= Reading passage =
● ● ●
Courts have regularly upheld the use of such evidence. See United States v. Serrano, 434 F.3d 1003, 1005 (7th Cir. 2006) ("Many courts, including ours, have held that merchandise receipts, utility bills, and similar documents are not hearsay when they are offered as circumstantial evidence to link a defendant to a particular place, to other defendants, or to an illegal item."); see also United States v. Richardson, 208 F.3d 626, 632 (7th Cir. 2000) (finding that the defendant "had a substantial connection to the house: in his bedroom were multiple medicine bottles labeled with his name as well as his clothes; he received his mail at 1704 N. 37th Street; and he admitted that he was the caretaker and landlord of the address"); United States v. Kitchen, 57 F.3d 516, 520 (7th Cir. 1995) ("The search revealed, in addition to the firearms, a number of Kitchen's possessions — his El Rukn bracelet, bills and papers bearing his name and various articles of men's clothing."). However, defendant argued that to the extent the documents were created prior to January 2007 (when police seized the guns at issue) or contained no date information, they lost their probative value because they did not tend to suggest his possession or control of the premises at a time "reasonably close" to the date of the charged offense. See Federal Criminal Jury Instructions of the Seventh Circuit § 4.04 (1999) ("Date of Crime Charged").

I disagreed. These documents were relevant because the police seized them from 2528 West Locust on January 29, 2007, i.e. on the same date and from the same place they seized the guns. It was their presence at the scene of the crime that made them relevant, not the specific information they contained (including any date information). See Serrano, 434 F.3d at 1006 (stating that such documents have evidentiary value because they are found at the scene of the crime, not because they state that the defendant lives at a certain address). Defendant's argument would have had some force if the government had sought to introduce documents recovered from 2528 West Locust weeks or months prior to the seizure of the guns. In that scenario, the link would be attenuated. But under the facts of this case, I failed to see how older documents lacked probative value. See id. at 1005 ("When someone's important personal papers turn up inside a house or in the trash right outside, it is reasonable to believe, in the absence of some believable alternative explanation, that their owner is affiliated in some way with the premises.").
● ● ●
Stored data entries:
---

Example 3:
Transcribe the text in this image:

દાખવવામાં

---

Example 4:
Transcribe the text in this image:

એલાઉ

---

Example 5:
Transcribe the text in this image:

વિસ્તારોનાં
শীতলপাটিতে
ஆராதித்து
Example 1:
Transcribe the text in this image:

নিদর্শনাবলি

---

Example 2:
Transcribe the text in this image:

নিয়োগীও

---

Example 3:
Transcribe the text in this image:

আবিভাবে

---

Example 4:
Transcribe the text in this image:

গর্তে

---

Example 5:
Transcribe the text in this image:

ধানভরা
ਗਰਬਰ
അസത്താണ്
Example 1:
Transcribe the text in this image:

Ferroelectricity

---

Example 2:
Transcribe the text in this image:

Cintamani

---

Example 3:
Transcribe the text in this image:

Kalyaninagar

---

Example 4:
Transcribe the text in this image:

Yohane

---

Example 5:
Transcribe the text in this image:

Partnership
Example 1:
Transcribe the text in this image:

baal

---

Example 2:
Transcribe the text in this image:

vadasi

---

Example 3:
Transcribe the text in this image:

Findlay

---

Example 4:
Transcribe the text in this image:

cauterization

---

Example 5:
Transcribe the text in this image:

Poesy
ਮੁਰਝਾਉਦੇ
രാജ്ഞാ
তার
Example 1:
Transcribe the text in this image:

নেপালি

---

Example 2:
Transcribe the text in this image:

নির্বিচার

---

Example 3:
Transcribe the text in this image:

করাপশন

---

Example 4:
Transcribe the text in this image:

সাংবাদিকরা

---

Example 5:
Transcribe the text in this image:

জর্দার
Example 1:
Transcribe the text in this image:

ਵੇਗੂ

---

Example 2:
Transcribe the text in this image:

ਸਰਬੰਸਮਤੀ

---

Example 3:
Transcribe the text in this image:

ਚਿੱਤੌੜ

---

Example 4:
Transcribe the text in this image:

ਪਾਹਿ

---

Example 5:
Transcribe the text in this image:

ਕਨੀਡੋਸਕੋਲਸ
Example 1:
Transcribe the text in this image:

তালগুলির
● ● ●
= Study questions =
- 1) According to the passage on documentary evidence, on what date did police seize the documents from 2528 West Locust?
- 2) Continue the passage on documentary evidence from its final sentence onward.

= Answer set =
- 1) January 29, 2007.

- 2)
Defendant cited no authority for his position, and I found none. Neither Serrano nor the cases cited in it appeared to have placed such limits on documents admitted to show occupancy and control. Therefore, I denied this request.

Defendant was permitted to argue to the jury that he left some of the documents behind after he moved out of 2528 West Locust, and that his ex-wife kept the utilities for the property in his name after their divorce, thus explaining the presence of the documents.

B. Ammunition

Defendant next sought exclusion of any ammunition, other than .25 caliber bullets (which matched the two guns he was charged with possessing), on the grounds that such evidence had no probative value as to the specific crime charged and would be unduly prejudicial in that it would allow the jury to speculate that he possessed or controlled other firearms. The government agreed not to introduce evidence of other caliber ammunition, making this request moot.

C. Prior Convictions

Next, defendant argued, without elaboration, for exclusion of evidence of his prior convictions to impeach his credibility under Fed.R.Evid. 609. For the reasons stated above, I denied this request.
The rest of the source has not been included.